Additional “sample” risk coverages that can be underwritten by captive insurance company include:
- Loss of a Major Customer
- Loss of a Major B2B Relationship (e.g., a preferred vendor relationship with a cab or trailer manufacturer)
- Physical Damage to the Fleet
- Cargo Loss
- Storm or Hurricane Damage to a Terminal
- Extraordinary Equipment Breakdown and Engine Repair
- Commercial General Liability
- Pollution Liability
- Weather-related Business Interruption
- Cyber Risks
- Unexpected Fuel Cost Hikes
- Driver Shortage
Financial and Other Benefits to a Single Parent Captive:
- IRC 831(a) and 831(b) captives are both tax-advantaged, efficient risk management tools. Premiums paid to a captive are business deductions. Single-parent captives electing 831(b) status offer a 0% federal income tax paid on the captive’s underwriting profits, up to $2.3M annually.
- Captive structures provide access to reinsurance markets.
- Captive structures allow for return on investable captive assets. These additional funds build surplus and reserves to pay future losses and lower premiums to the insured.
- Captives provide owner opportunity for distributions, such as loans and dividends from undistributed earned surplus.
Good Captive Prospects Include:
Financially sound companies with a long-term, strategic plan for risk management control that:
- Can afford a minimum $250K capital investment for an 831(b) captive, plus start-up costs,
- Have significant insurance premiums for workers’ compensation, general liability, property, and auto coverages,
- Above-average loss history,
- Good risk loss control program in place.
Another popular captive structure in the trucking industry is the Group Captive.
Group captives insure the risks of multiple, non-affiliated businesses where all participating group members share in the insurable risks of all members in the group. Group captives tend to offer lower premiums due to a lower expense load when compared to commercial insurers.

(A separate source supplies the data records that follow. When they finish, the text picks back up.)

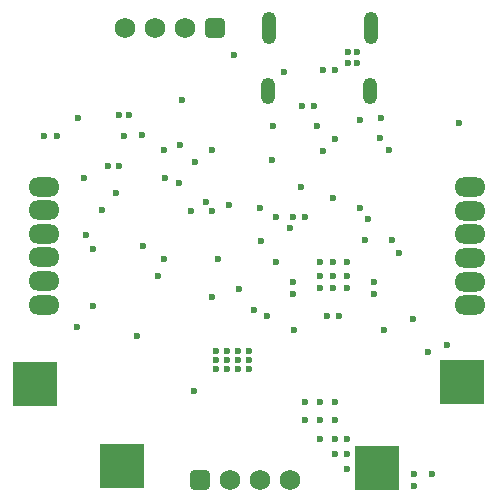
<source format=gbr>
G04*
G04 #@! TF.GenerationSoftware,Altium Limited,Altium Designer,24.8.2 (39)*
G04*
G04 Layer_Color=16711935*
%FSLAX44Y44*%
%MOMM*%
G71*
G04*
G04 #@! TF.SameCoordinates,C7BC70F5-E38B-40BF-8CF6-97473964AE68*
G04*
G04*
G04 #@! TF.FilePolarity,Negative*
G04*
G01*
G75*
%ADD57R,3.8500X3.8500*%
%ADD85C,1.7500*%
G04:AMPARAMS|DCode=86|XSize=1.75mm|YSize=1.75mm|CornerRadius=0.475mm|HoleSize=0mm|Usage=FLASHONLY|Rotation=0.000|XOffset=0mm|YOffset=0mm|HoleType=Round|Shape=RoundedRectangle|*
%AMROUNDEDRECTD86*
21,1,1.7500,0.8000,0,0,0.0*
21,1,0.8000,1.7500,0,0,0.0*
1,1,0.9500,0.4000,-0.4000*
1,1,0.9500,-0.4000,-0.4000*
1,1,0.9500,-0.4000,0.4000*
1,1,0.9500,0.4000,0.4000*
%
%ADD86ROUNDEDRECTD86*%
%ADD87O,2.6500X1.6500*%
%ADD88O,1.2500X2.2500*%
%ADD89O,1.2500X2.7500*%
%ADD90C,0.6000*%
D57*
X320040Y31750D02*
D03*
X392430Y104140D02*
D03*
X104140Y33020D02*
D03*
X30480Y102870D02*
D03*
D85*
X392430Y104140D02*
D03*
X195580Y21590D02*
D03*
X220980D02*
D03*
X246380D02*
D03*
X320040Y31750D02*
D03*
X30480Y102870D02*
D03*
X104140Y33020D02*
D03*
X157480Y403860D02*
D03*
X132080D02*
D03*
X106680D02*
D03*
D86*
X170180Y21590D02*
D03*
X182880Y403860D02*
D03*
D87*
X398780Y169230D02*
D03*
Y249230D02*
D03*
Y229230D02*
D03*
Y209230D02*
D03*
Y269230D02*
D03*
Y189230D02*
D03*
X38100Y189710D02*
D03*
Y269710D02*
D03*
Y209710D02*
D03*
Y229710D02*
D03*
Y249710D02*
D03*
Y169710D02*
D03*
D88*
X228400Y350360D02*
D03*
X314800D02*
D03*
D89*
X228600Y403860D02*
D03*
X315000D02*
D03*
D90*
X184150Y123190D02*
D03*
X193463D02*
D03*
X184150Y130810D02*
D03*
Y115570D02*
D03*
X212090Y130810D02*
D03*
Y115570D02*
D03*
Y123190D02*
D03*
X227620Y160020D02*
D03*
X193463Y115570D02*
D03*
X202777Y130810D02*
D03*
X175260Y256540D02*
D03*
X250190Y148590D02*
D03*
X248920Y179070D02*
D03*
X154940Y342900D02*
D03*
X241300Y367030D02*
D03*
X199390Y381000D02*
D03*
X215900Y165160D02*
D03*
X80010Y217170D02*
D03*
X73660Y228600D02*
D03*
X121920Y219710D02*
D03*
X162560Y248920D02*
D03*
X140823Y277150D02*
D03*
X152400Y273050D02*
D03*
X231140Y292100D02*
D03*
X255901Y269240D02*
D03*
X194918Y253836D02*
D03*
X246380Y234950D02*
D03*
X101600Y287020D02*
D03*
X92710D02*
D03*
X67310Y327660D02*
D03*
X105887Y312420D02*
D03*
X180340Y300990D02*
D03*
X139700Y301014D02*
D03*
X121497Y313267D02*
D03*
X306070Y326390D02*
D03*
X87630Y250190D02*
D03*
X49530Y312420D02*
D03*
X165100Y96520D02*
D03*
X38100Y312420D02*
D03*
X110629Y330741D02*
D03*
X101739D02*
D03*
X72390Y276860D02*
D03*
X166370Y290830D02*
D03*
X306070Y251460D02*
D03*
X283210Y260350D02*
D03*
X312420Y242570D02*
D03*
X220980Y251460D02*
D03*
X180340Y248920D02*
D03*
X332740Y224790D02*
D03*
X259080Y243840D02*
D03*
X222250Y223520D02*
D03*
X309880Y224790D02*
D03*
X271780Y184150D02*
D03*
X363220Y129540D02*
D03*
X350520Y157480D02*
D03*
X339090Y213360D02*
D03*
X248920Y243840D02*
D03*
X234950D02*
D03*
X202777Y115570D02*
D03*
Y123190D02*
D03*
X193463Y130810D02*
D03*
X326390Y148590D02*
D03*
X116840Y143510D02*
D03*
X66040Y151130D02*
D03*
X80010Y168910D02*
D03*
X153670Y304800D02*
D03*
X271780Y55880D02*
D03*
X284480Y72390D02*
D03*
X274320Y299720D02*
D03*
X134620Y194310D02*
D03*
X99060Y264160D02*
D03*
X180340Y176530D02*
D03*
X185420Y208280D02*
D03*
X203200Y182880D02*
D03*
X389890Y323850D02*
D03*
X232410Y321310D02*
D03*
X294640Y184150D02*
D03*
X283210D02*
D03*
X294640Y194310D02*
D03*
X283210D02*
D03*
X271780D02*
D03*
X294640Y205740D02*
D03*
X283210D02*
D03*
X271780D02*
D03*
X248920Y189230D02*
D03*
X278130Y160020D02*
D03*
X288290D02*
D03*
X259080Y87630D02*
D03*
Y72390D02*
D03*
X317500Y179070D02*
D03*
X284480Y87630D02*
D03*
X317500Y189230D02*
D03*
X271780Y72390D02*
D03*
X294640Y55880D02*
D03*
X271780Y87630D02*
D03*
X379730Y135890D02*
D03*
X234950Y205740D02*
D03*
X351790Y16510D02*
D03*
X294640Y43180D02*
D03*
Y30480D02*
D03*
X284480Y55880D02*
D03*
Y43180D02*
D03*
X367030Y26670D02*
D03*
X351790D02*
D03*
X323850Y327660D02*
D03*
X330200Y300990D02*
D03*
X322580Y311150D02*
D03*
X284480Y309880D02*
D03*
X303530Y374650D02*
D03*
X295910D02*
D03*
Y383540D02*
D03*
X303530D02*
D03*
X284480Y368300D02*
D03*
X256540Y337820D02*
D03*
X274320Y368300D02*
D03*
X267075Y338195D02*
D03*
X269240Y321310D02*
D03*
X139700Y208280D02*
D03*
M02*

</source>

Group captives are typically more suitable to trucking operators that want to participate in a portion of the underwriting profits and risks of specific group coverages, but are not large enough to form a single-parent captive. Group captives provide group purchasing power which may result in savings for each individual group member.
Group captives can provide mission-critical insurance such as auto liability, auto physical damage, cargo, workers’ compensation, and property insurance that typically represent a reduction in risk management costs and a savings to each group participant.
Financial and Other Benefits to a Group Captive:
- Group captives are tax-advantaged, efficient 831(a) structures as are commercial insurers. Premiums paid to group captives are a business deduction.
- Group captive structures provide direct access to reinsurance markets.
- Group captive structures allow for return on investable captive assets. These additional funds build surplus and reserves to pay future losses and lower premiums to the insured.
Good Group Captive Prospects Include:
- Financially sound companies with long-term, strategic plans for risk management control able to afford pro-rata share of group capital investment for 831(a) captive, plus start-up costs.
- Above-average loss history.
Here’s a detailed explanation of how it works:
Trucking companies pay premiums to the captive insurance company just as they would to a commercial insurance company. Funds accumulate inside the captive to be used to fund losses. Reserves and surplus held by the captive accrue in a tax-advantaged environment.
Captive structures allow owners to capture a portion of premiums currently paid to outside, third-party insurers for risk protection by selectively retaining certain risks or layers of risk which the owner prefers to self-insure.
Bottom line: The driver shortage issues are real. Captive insurance for trucking fleet operators is a powerful supplement to commercial insurance alone. Savvy business owners in trucking who form their own captive insurance company can count on a new level of risk management as they combat risk in such a competitive industry.